All but five of the 51 hotels are managed by their respective brands under long-term contracts. On a combined basis, Ashford will have a total of eight different property managers with the largest being Marriott at 44% of the overall portfolio EBITDA, Remington Hotels at 21%, Hilton at 18% and Hyatt at 8%. Eighteen hotels in the acquisition are owned in joint ventures with ownership interests ranging from 70% to 89%.

Transaction Pricing

At closing, the estimated forward NOI cap rate will be 7.6% and the EBITDA yield is expected to be 9.0% resulting in an 11.1x EBITDA multiple. On a trailing 12-month basis at the time of closing, the transaction's projected NOI cap rate is 7.0% with an EBITDA yield of 8.4% equating to an 11.9x EBITDA multiple. Assuming the proposed transaction financing, the acquisition is expected to add approximately $0.35 per share in FFO (Funds from Operations) on an annualized basis in the first year.

Capital Structure

The transaction will be funded with a $2.5 billion (including transaction costs) combination of existing debt and a financing package of debt and equity capital provided by Wachovia Securities. The Wachovia funding is comprised of 10-year and 5-year fixed-rate CMBS financing, variable-rate CMBS financing, a variable-rate term loan, and preferred equity. The proportional breakdown of each piece of capital funding implies an expected blended all-in cost of capital of approximately 6.3% and weighted average maturities of 7.7 years. In addition, Wachovia is providing a new $150 million revolving credit facility.

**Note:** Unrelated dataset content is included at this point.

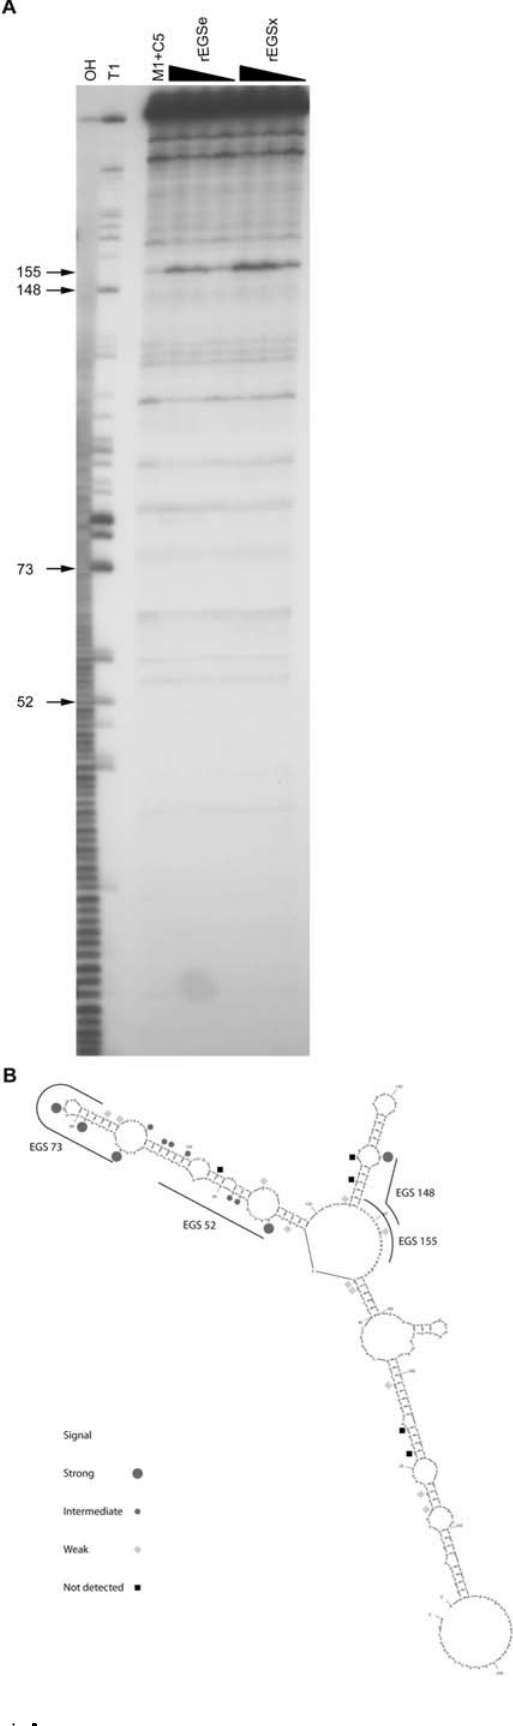
Figure 1. Mapping of accessible sites in the target mglB mRNA by RNase T1 and rEGS libraries. A. Polyacrylamide gel electropho- resis of cleavage products of 5 9 end labeled mglB mRNA generated by RNase P holoenzyme and rEGSe or rEGSx libraries. The RNase P holoenzyme was reconstituted by 10 nM M1 RNA and 100 nM C5 protein. mglB mRNA cleavage products were separated on 8% polyacrylamide/7 M urea gels together with an alkali ladder and a partial RNase T1 digest of the same RNA. Arrows indicate positions selected for further analyses. The black filled triangles represent decreasing concentrations of rEGSs (1000-, 100-, and 10-fold molar excess to the mglB mRNA) incubated with RNase P holoenzyme. Lane OH represents the alkali ladder. Lanes T1 and M1 + C5 represent reaction with RNase T1 and RNase P holoenzyme, respectively. The difference between rEGSe and rEGSx is the length of 3 9 end of rEGS mRNA resulted from the Bst NI digestion of the DNA fragments for in vitro transcription. The numbers indicate the positions of cleavage relative to the mglB translational initiation site. B. Complexes between the mglB mRNA and EGS52, EGS73, EGS148, and EGS155. The secondary structure of the partial mglB sequence used for the assay was created by the Mfold program [21]. Signal strength is according to the RNase T1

Mr. Bennett, noted, 'We secured the funding for this transaction with favorable structures and rates. While short-term Ashford will have higher debt levels, we expect to achieve our targeted sub-60% debt level range within twelve months of closing through a combination of joint ventures, capital recycling and the appropriate use of the capital markets. We look forward to implementing strategies that we've used successfully on other portfolio transactions to create additional shareholder value on this transformational investment.'

Capital Expenditure Plan

Ashford expects to invest approximately $55 million in owner funded capital improvements above the normal reserves for these assets in the first year to improve the physical product of the hotels and further enhance RevPAR yield penetration.